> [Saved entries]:
****

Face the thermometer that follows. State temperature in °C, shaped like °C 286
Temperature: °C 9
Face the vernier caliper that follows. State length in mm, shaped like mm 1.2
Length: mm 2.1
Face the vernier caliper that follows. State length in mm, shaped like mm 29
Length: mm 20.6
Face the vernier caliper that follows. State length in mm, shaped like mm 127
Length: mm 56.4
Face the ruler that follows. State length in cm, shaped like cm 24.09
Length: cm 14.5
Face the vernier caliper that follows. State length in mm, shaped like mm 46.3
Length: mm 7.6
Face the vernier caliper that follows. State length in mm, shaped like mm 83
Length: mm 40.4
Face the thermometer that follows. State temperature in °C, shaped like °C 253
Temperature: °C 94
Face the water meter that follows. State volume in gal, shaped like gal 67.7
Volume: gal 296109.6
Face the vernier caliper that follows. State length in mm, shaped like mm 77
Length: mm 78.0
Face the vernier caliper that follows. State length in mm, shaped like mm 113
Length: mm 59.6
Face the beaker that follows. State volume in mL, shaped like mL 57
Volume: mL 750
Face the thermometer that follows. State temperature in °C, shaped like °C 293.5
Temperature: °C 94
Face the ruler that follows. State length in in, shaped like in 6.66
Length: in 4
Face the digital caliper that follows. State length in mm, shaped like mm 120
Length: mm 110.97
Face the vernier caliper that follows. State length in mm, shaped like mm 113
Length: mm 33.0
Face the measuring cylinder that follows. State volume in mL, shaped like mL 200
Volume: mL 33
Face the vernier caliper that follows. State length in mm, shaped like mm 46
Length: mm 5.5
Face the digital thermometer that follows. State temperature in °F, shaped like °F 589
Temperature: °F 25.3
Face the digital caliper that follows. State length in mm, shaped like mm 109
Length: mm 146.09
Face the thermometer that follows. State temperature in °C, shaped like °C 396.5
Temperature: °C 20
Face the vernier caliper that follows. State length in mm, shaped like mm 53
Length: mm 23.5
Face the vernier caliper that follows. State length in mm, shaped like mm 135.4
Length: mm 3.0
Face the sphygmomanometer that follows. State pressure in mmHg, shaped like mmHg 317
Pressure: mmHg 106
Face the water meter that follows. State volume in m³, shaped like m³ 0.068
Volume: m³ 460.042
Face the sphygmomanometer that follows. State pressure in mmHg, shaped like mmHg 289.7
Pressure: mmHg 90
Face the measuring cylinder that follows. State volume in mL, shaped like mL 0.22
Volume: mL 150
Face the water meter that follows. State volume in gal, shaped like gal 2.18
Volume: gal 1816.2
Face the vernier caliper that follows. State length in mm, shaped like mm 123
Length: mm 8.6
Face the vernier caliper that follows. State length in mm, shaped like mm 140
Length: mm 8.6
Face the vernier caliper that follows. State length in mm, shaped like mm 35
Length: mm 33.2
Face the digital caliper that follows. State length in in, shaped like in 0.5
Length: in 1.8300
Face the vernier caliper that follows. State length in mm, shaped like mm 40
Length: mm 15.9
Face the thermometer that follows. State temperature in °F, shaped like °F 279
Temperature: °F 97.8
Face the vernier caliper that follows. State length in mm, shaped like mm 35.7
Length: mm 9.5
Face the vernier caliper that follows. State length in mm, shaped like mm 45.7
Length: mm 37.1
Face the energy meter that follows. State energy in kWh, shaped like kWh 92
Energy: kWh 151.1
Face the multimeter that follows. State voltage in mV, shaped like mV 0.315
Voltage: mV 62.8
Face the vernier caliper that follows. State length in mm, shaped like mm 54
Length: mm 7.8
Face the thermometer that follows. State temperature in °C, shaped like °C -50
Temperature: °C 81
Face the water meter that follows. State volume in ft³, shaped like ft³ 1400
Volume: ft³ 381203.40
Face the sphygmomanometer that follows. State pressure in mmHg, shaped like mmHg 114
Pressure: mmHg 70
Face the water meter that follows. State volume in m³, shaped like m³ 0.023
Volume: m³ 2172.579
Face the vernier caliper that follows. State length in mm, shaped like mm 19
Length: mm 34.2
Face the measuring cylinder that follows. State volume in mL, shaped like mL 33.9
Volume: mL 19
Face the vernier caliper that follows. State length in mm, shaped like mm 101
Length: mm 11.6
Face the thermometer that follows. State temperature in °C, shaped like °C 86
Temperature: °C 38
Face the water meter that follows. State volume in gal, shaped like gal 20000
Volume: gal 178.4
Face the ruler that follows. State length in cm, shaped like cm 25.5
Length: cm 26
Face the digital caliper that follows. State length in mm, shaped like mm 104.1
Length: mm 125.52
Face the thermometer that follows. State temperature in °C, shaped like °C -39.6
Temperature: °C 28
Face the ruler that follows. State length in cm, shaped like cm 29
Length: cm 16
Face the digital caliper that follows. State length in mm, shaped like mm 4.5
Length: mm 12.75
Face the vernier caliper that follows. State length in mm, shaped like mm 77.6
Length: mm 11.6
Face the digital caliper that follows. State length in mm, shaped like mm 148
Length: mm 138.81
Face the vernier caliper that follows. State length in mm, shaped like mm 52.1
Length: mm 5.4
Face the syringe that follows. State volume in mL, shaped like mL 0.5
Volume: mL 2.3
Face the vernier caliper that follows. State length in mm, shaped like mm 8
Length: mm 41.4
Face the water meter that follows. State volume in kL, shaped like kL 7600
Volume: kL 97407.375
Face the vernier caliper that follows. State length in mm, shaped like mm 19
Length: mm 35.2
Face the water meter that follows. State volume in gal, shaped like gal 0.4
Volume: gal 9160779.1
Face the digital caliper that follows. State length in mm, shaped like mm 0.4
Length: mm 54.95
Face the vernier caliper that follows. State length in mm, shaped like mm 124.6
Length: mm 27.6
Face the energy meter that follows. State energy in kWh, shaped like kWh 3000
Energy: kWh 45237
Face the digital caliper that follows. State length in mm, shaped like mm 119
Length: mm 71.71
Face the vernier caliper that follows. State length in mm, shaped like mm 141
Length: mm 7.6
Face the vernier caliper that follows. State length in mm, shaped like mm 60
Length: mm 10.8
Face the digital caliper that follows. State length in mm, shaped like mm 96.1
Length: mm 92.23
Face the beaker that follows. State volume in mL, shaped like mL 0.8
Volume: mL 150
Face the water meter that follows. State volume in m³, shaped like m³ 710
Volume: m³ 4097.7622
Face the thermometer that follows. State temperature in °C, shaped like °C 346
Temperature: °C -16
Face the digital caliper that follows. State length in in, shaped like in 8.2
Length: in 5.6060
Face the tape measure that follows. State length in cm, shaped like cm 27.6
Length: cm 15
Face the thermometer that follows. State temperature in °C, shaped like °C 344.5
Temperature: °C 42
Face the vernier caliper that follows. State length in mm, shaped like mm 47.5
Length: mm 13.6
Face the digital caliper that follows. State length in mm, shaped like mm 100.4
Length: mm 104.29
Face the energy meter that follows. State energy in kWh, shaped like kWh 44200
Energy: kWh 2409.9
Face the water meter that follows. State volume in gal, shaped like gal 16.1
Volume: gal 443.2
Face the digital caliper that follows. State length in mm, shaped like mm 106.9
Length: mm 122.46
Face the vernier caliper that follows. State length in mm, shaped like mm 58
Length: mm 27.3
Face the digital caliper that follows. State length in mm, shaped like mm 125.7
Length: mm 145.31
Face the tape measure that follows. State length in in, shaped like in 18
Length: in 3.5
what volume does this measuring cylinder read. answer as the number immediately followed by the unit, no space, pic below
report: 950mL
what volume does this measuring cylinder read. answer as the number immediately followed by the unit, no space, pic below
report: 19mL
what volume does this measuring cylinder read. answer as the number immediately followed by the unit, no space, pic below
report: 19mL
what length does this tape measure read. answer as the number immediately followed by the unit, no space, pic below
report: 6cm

****

Set down all of the lines above again, character for character.

> [WRITTEN RESPONSE]:
Face the thermometer that follows. State temperature in °C, shaped like °C 286
Temperature: °C 9
Face the vernier caliper that follows. State length in mm, shaped like mm 1.2
Length: mm 2.1
Face the vernier caliper that follows. State length in mm, shaped like mm 29
Length: mm 20.6
Face the vernier caliper that follows. State length in mm, shaped like mm 127
Length: mm 56.4
Face the ruler that follows. State length in cm, shaped like cm 24.09
Length: cm 14.5
Face the vernier caliper that follows. State length in mm, shaped like mm 46.3
Length: mm 7.6
Face the vernier caliper that follows. State length in mm, shaped like mm 83
Length: mm 40.4
Face the thermometer that follows. State temperature in °C, shaped like °C 253
Temperature: °C 94
Face the water meter that follows. State volume in gal, shaped like gal 67.7
Volume: gal 296109.6
Face the vernier caliper that follows. State length in mm, shaped like mm 77
Length: mm 78.0
Face the vernier caliper that follows. State length in mm, shaped like mm 113
Length: mm 59.6
Face the beaker that follows. State volume in mL, shaped like mL 57
Volume: mL 750
Face the thermometer that follows. State temperature in °C, shaped like °C 293.5
Temperature: °C 94
Face the ruler that follows. State length in in, shaped like in 6.66
Length: in 4
Face the digital caliper that follows. State length in mm, shaped like mm 120
Length: mm 110.97
Face the vernier caliper that follows. State length in mm, shaped like mm 113
Length: mm 33.0
Face the measuring cylinder that follows. State volume in mL, shaped like mL 200
Volume: mL 33
Face the vernier caliper that follows. State length in mm, shaped like mm 46
Length: mm 5.5
Face the digital thermometer that follows. State temperature in °F, shaped like °F 589
Temperature: °F 25.3
Face the digital caliper that follows. State length in mm, shaped like mm 109
Length: mm 146.09
Face the thermometer that follows. State temperature in °C, shaped like °C 396.5
Temperature: °C 20
Face the vernier caliper that follows. State length in mm, shaped like mm 53
Length: mm 23.5
Face the vernier caliper that follows. State length in mm, shaped like mm 135.4
Length: mm 3.0
Face the sphygmomanometer that follows. State pressure in mmHg, shaped like mmHg 317
Pressure: mmHg 106
Face the water meter that follows. State volume in m³, shaped like m³ 0.068
Volume: m³ 460.042
Face the sphygmomanometer that follows. State pressure in mmHg, shaped like mmHg 289.7
Pressure: mmHg 90
Face the measuring cylinder that follows. State volume in mL, shaped like mL 0.22
Volume: mL 150
Face the water meter that follows. State volume in gal, shaped like gal 2.18
Volume: gal 1816.2
Face the vernier caliper that follows. State length in mm, shaped like mm 123
Length: mm 8.6
Face the vernier caliper that follows. State length in mm, shaped like mm 140
Length: mm 8.6
Face the vernier caliper that follows. State length in mm, shaped like mm 35
Length: mm 33.2
Face the digital caliper that follows. State length in in, shaped like in 0.5
Length: in 1.8300
Face the vernier caliper that follows. State length in mm, shaped like mm 40
Length: mm 15.9
Face the thermometer that follows. State temperature in °F, shaped like °F 279
Temperature: °F 97.8
Face the vernier caliper that follows. State length in mm, shaped like mm 35.7
Length: mm 9.5
Face the vernier caliper that follows. State length in mm, shaped like mm 45.7
Length: mm 37.1
Face the energy meter that follows. State energy in kWh, shaped like kWh 92
Energy: kWh 151.1
Face the multimeter that follows. State voltage in mV, shaped like mV 0.315
Voltage: mV 62.8
Face the vernier caliper that follows. State length in mm, shaped like mm 54
Length: mm 7.8
Face the thermometer that follows. State temperature in °C, shaped like °C -50
Temperature: °C 81
Face the water meter that follows. State volume in ft³, shaped like ft³ 1400
Volume: ft³ 381203.40
Face the sphygmomanometer that follows. State pressure in mmHg, shaped like mmHg 114
Pressure: mmHg 70
Face the water meter that follows. State volume in m³, shaped like m³ 0.023
Volume: m³ 2172.579
Face the vernier caliper that follows. State length in mm, shaped like mm 19
Length: mm 34.2
Face the measuring cylinder that follows. State volume in mL, shaped like mL 33.9
Volume: mL 19
Face the vernier caliper that follows. State length in mm, shaped like mm 101
Length: mm 11.6
Face the thermometer that follows. State temperature in °C, shaped like °C 86
Temperature: °C 38
Face the water meter that follows. State volume in gal, shaped like gal 20000
Volume: gal 178.4
Face the ruler that follows. State length in cm, shaped like cm 25.5
Length: cm 26
Face the digital caliper that follows. State length in mm, shaped like mm 104.1
Length: mm 125.52
Face the thermometer that follows. State temperature in °C, shaped like °C -39.6
Temperature: °C 28
Face the ruler that follows. State length in cm, shaped like cm 29
Length: cm 16
Face the digital caliper that follows. State length in mm, shaped like mm 4.5
Length: mm 12.75
Face the vernier caliper that follows. State length in mm, shaped like mm 77.6
Length: mm 11.6
Face the digital caliper that follows. State length in mm, shaped like mm 148
Length: mm 138.81
Face the vernier caliper that follows. State length in mm, shaped like mm 52.1
Length: mm 5.4
Face the syringe that follows. State volume in mL, shaped like mL 0.5
Volume: mL 2.3
Face the vernier caliper that follows. State length in mm, shaped like mm 8
Length: mm 41.4
Face the water meter that follows. State volume in kL, shaped like kL 7600
Volume: kL 97407.375
Face the vernier caliper that follows. State length in mm, shaped like mm 19
Length: mm 35.2
Face the water meter that follows. State volume in gal, shaped like gal 0.4
Volume: gal 9160779.1
Face the digital caliper that follows. State length in mm, shaped like mm 0.4
Length: mm 54.95
Face the vernier caliper that follows. State length in mm, shaped like mm 124.6
Length: mm 27.6
Face the energy meter that follows. State energy in kWh, shaped like kWh 3000
Energy: kWh 45237
Face the digital caliper that follows. State length in mm, shaped like mm 119
Length: mm 71.71
Face the vernier caliper that follows. State length in mm, shaped like mm 141
Length: mm 7.6
Face the vernier caliper that follows. State length in mm, shaped like mm 60
Length: mm 10.8
Face the digital caliper that follows. State length in mm, shaped like mm 96.1
Length: mm 92.23
Face the beaker that follows. State volume in mL, shaped like mL 0.8
Volume: mL 150
Face the water meter that follows. State volume in m³, shaped like m³ 710
Volume: m³ 4097.7622
Face the thermometer that follows. State temperature in °C, shaped like °C 346
Temperature: °C -16
Face the digital caliper that follows. State length in in, shaped like in 8.2
Length: in 5.6060
Face the tape measure that follows. State length in cm, shaped like cm 27.6
Length: cm 15
Face the thermometer that follows. State temperature in °C, shaped like °C 344.5
Temperature: °C 42
Face the vernier caliper that follows. State length in mm, shaped like mm 47.5
Length: mm 13.6
Face the digital caliper that follows. State length in mm, shaped like mm 100.4
Length: mm 104.29
Face the energy meter that follows. State energy in kWh, shaped like kWh 44200
Energy: kWh 2409.9
Face the water meter that follows. State volume in gal, shaped like gal 16.1
Volume: gal 443.2
Face the digital caliper that follows. State length in mm, shaped like mm 106.9
Length: mm 122.46
Face the vernier caliper that follows. State length in mm, shaped like mm 58
Length: mm 27.3
Face the digital caliper that follows. State length in mm, shaped like mm 125.7
Length: mm 145.31
Face the tape measure that follows. State length in in, shaped like in 18
Length: in 3.5
what volume does this measuring cylinder read. answer as the number immediately followed by the unit, no space, pic below
report: 950mL
what volume does this measuring cylinder read. answer as the number immediately followed by the unit, no space, pic below
report: 19mL
what volume does this measuring cylinder read. answer as the number immediately followed by the unit, no space, pic below
report: 19mL
what length does this tape measure read. answer as the number immediately followed by the unit, no space, pic below
report: 6cm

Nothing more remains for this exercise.